Solve Quadratic Equation: y^2 - 12y + 32 = 0

[fbsthreads]

in a maths book i have there is an example of solving a quadratic. part of the process reads:

y^2 - 12y + 32 = 0


implies that


(y-8) (y-4) = 0



i don't understand how this second equation was reached based on the first one.

could someone add in the steps that gets me from the first equation to the implication.

thanks.

 

[jcsd]

in a maths book i have there is an example of solving a quadratic. part of the process reads:

y^2 - 12y + 32 = 0


implies that


(y-8) (y-4) = 0



i don't understand how this second equation was reached based on the first one.
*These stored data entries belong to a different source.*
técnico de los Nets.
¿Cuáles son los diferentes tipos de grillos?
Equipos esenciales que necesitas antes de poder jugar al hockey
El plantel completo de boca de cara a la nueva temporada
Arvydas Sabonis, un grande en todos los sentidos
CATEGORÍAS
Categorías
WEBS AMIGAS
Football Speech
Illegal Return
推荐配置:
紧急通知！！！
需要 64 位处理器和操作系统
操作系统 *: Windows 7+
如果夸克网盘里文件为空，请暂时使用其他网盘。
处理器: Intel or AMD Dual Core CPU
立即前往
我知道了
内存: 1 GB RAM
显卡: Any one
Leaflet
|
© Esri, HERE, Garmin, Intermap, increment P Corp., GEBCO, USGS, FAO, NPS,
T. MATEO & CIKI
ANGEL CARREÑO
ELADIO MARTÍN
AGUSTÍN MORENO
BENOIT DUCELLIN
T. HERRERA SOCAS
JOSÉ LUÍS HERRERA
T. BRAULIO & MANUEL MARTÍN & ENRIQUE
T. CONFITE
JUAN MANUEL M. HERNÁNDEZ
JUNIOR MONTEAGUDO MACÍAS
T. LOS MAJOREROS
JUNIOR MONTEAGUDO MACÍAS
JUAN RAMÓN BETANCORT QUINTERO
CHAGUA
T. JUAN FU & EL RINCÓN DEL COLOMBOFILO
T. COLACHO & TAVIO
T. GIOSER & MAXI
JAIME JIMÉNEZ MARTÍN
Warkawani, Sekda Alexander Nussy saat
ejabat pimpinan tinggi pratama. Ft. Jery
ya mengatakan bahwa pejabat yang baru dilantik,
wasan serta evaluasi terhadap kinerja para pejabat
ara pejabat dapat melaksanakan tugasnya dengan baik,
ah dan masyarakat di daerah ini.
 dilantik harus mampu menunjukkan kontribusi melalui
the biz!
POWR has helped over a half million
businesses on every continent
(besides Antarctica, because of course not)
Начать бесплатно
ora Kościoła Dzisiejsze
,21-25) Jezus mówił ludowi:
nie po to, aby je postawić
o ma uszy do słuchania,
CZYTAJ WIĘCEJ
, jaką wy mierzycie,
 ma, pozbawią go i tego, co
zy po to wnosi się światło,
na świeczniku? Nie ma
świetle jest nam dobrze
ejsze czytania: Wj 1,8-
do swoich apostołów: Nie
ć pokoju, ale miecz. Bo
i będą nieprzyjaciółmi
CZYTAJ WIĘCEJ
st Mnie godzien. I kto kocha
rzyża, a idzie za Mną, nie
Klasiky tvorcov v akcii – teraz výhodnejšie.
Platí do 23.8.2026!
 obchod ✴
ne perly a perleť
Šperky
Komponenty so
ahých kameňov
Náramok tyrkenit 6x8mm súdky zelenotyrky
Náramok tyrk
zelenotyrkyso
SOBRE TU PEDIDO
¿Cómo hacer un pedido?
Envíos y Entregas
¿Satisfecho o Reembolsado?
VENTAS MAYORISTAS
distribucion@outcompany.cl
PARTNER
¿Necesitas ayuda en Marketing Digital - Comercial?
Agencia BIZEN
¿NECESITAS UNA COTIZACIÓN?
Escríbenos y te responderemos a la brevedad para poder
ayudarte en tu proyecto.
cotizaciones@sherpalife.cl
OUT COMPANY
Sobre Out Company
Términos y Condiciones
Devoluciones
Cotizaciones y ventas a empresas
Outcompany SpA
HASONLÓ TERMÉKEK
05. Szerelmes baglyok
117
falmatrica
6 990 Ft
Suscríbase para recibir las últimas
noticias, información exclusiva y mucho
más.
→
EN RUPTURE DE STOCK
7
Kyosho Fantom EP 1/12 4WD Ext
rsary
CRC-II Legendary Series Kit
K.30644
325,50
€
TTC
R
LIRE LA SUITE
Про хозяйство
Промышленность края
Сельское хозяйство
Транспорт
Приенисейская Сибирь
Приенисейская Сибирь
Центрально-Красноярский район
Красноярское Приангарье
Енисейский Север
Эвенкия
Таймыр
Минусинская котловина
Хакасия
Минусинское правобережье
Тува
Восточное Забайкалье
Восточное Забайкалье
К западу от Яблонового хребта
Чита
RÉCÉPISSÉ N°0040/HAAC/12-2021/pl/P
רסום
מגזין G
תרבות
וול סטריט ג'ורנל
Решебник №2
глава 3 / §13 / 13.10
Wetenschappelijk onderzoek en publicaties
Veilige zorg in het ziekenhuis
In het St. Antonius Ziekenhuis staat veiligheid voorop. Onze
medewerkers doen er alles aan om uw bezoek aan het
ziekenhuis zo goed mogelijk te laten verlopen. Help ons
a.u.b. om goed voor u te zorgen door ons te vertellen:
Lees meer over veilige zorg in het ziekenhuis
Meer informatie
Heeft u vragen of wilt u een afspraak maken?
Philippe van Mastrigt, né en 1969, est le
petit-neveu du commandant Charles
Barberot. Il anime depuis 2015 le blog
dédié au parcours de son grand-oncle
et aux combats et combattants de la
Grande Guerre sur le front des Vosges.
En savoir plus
could someone add in the steps that gets me from the first equation to the implication.

thanks.

expand:

(y + a)(y + b)

and you get:

y^2 + (a+b)y + ab

so from your equation above you know that:

a + b = -12

and

ab = 32

as

-8 + -4 = -12

and

-8*-4 = 32

a and b must be -8 and -4.

 

[xt]

i don't think you can, it is obvious.

if you actually want the logics of thinking its like this:

we want to express the quadratic as (y-a)(y-b),

now a*b = 32

and a + b = 12

so try all the integers you can think of, you'll find 8 and 4 does.

 

[arildno]

A simple way uses the idea of "completing the square:
$$y^{2}-12y+32=0$$
Now, regarding -12=2*(-6), we add 0 to our equation in this manner:
$$y^{2}-12y+32+(-6)^{2}-(-6)^{2}=0$$
Or, equivalently, for the Left Hand Side:
$$y^{2}-12y+32+(-6)^{2}-(-6)^{2}=(y^{2}-2*6y+6^{2})+(32-6^{2})=(y-6)^{2}-4$$
Furthermore, since $$4=2^{2}$$ we have:
$$(y-6)^{2}-4=(y-6)^{2}-2^{2}=(y-6+2)(y-6-2)=(y-4)(y-8)$$

Finally, by setting this expression (which is equivalent to our original left hand side) equal to our originil right hand side (that is,0) we gain:
$$(y-4)(y-8)=0$$
as required.

 

[fbsthreads]

thanks people.
it was the bit i have highlighted in bold that i had forgotten about when trying to work it out.

y^2 + (a+b)y + ab

thanks again.